Personal information
- Born: November 3, 1983 (age 42) Winter Park, Florida, U.S.
- Listed height: 6 ft 3 in (1.91 m)
- Listed weight: 210 lb (95 kg)

Career information
- High school: Trinity Prep (Winter Park, Florida)
- College: Clemson (2002–2006)

Career history
- 2007: Montreal Alouettes
- 2008: Calgary Stampeders

Awards and highlights
- Grey Cup champion (2008);

Career statistics
- Passing yards: 49
- TDs–INTs: 0–0
- QB rating: 289.6
- Rushing yards: 14
- Stats at CFL.ca (archive)

= Will Proctor =

American gridiron football player (born 1983)
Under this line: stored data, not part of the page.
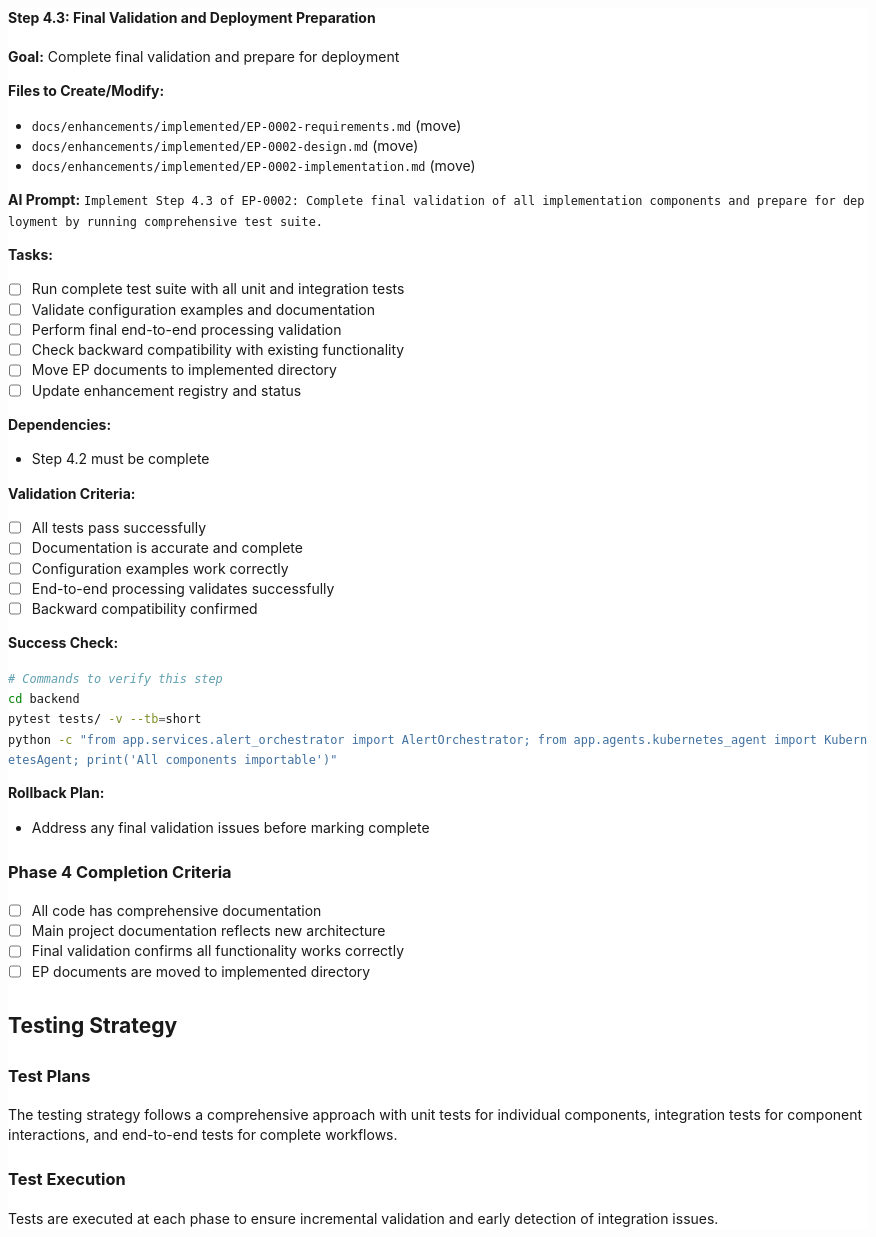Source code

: #### Step 4.3: Final Validation and Deployment Preparation
**Goal:** Complete final validation and prepare for deployment

**Files to Create/Modify:**
- `docs/enhancements/implemented/EP-0002-requirements.md` (move)
- `docs/enhancements/implemented/EP-0002-design.md` (move)
- `docs/enhancements/implemented/EP-0002-implementation.md` (move)

**AI Prompt:** `Implement Step 4.3 of EP-0002: Complete final validation of all implementation components and prepare for deployment by running comprehensive test suite.`

**Tasks:**
- [ ] Run complete test suite with all unit and integration tests
- [ ] Validate configuration examples and documentation
- [ ] Perform final end-to-end processing validation
- [ ] Check backward compatibility with existing functionality
- [ ] Move EP documents to implemented directory
- [ ] Update enhancement registry and status

**Dependencies:**
- Step 4.2 must be complete

**Validation Criteria:**
- [ ] All tests pass successfully
- [ ] Documentation is accurate and complete
- [ ] Configuration examples work correctly
- [ ] End-to-end processing validates successfully
- [ ] Backward compatibility confirmed

**Success Check:**
```bash
# Commands to verify this step
cd backend
pytest tests/ -v --tb=short
python -c "from app.services.alert_orchestrator import AlertOrchestrator; from app.agents.kubernetes_agent import KubernetesAgent; print('All components importable')"
```

**Rollback Plan:**
- Address any final validation issues before marking complete

### Phase 4 Completion Criteria
- [ ] All code has comprehensive documentation
- [ ] Main project documentation reflects new architecture
- [ ] Final validation confirms all functionality works correctly
- [ ] EP documents are moved to implemented directory

## Testing Strategy

### Test Plans
The testing strategy follows a comprehensive approach with unit tests for individual components, integration tests for component interactions, and end-to-end tests for complete workflows.

### Test Execution
Tests are executed at each phase to ensure incremental validation and early detection of integration issues.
William Bartlett Proctor (born November 3, 1983) is an American former professional football quarterback who played two seasons in the Canadian Football League (CFL). He played college football for the Clemson Tigers.

==College career==
At Clemson, as third-string quarterback, he saw the field in four games at wide receiver during the 2003 season. He was the backup to Charlie Whitehurst until the 2006 season. In his first start at Clemson, he recorded 232 yards of total offense against the Duke Blue Devils in 2005. In the 2006 season, Proctor completed 60% of passes.

==Professional career==
Proctor was playing as a backup quarterback for the Montreal Alouettes of the Canadian Football League for the 2007 CFL season, and was released in the 2008 pre-season. He was then signed by the Calgary Stampeders in October 2008. In 2008, Proctor dressed for one regular-season game and both playoff contests for the Stamps. He won the Grey Cup with the Stampeders in 2008. In June 2009, Stampeders head coach/general manager John Hufnagel announced that Proctor had retired from football. He has since worked in the financial sector.

==Personal life==
Proctor was married to Fox & Friends host Ainsley Earhardt from 2012 to 2019, with whom he has a daughter.